▸ Work instruction
Reproduce every line of text from the rows below word for word, omitting the pictures.
··· Supplied material ···
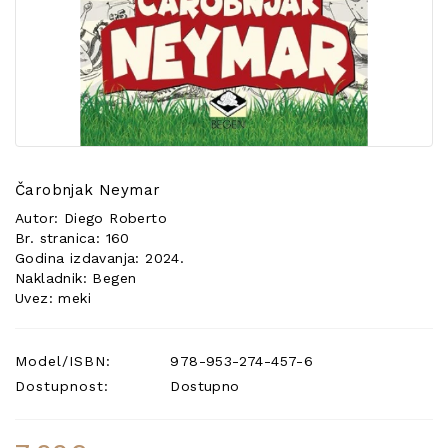
POSEBNA
PONUDA
Čarobnjak Neymar
Autor: Diego Roberto
Br. stranica: 160
Godina izdavanja: 2024.
Nakladnik: Begen
Uvez: meki
Model/ISBN:
978-953-274-457-6
Dostupnost:
Dostupno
···
▸ Answer for this exercise
POSEBNA
PONUDA
Čarobnjak Neymar
Autor: Diego Roberto
Br. stranica: 160
Godina izdavanja: 2024.
Nakladnik: Begen
Uvez: meki
Model/ISBN:
978-953-274-457-6
Dostupnost:
Dostupno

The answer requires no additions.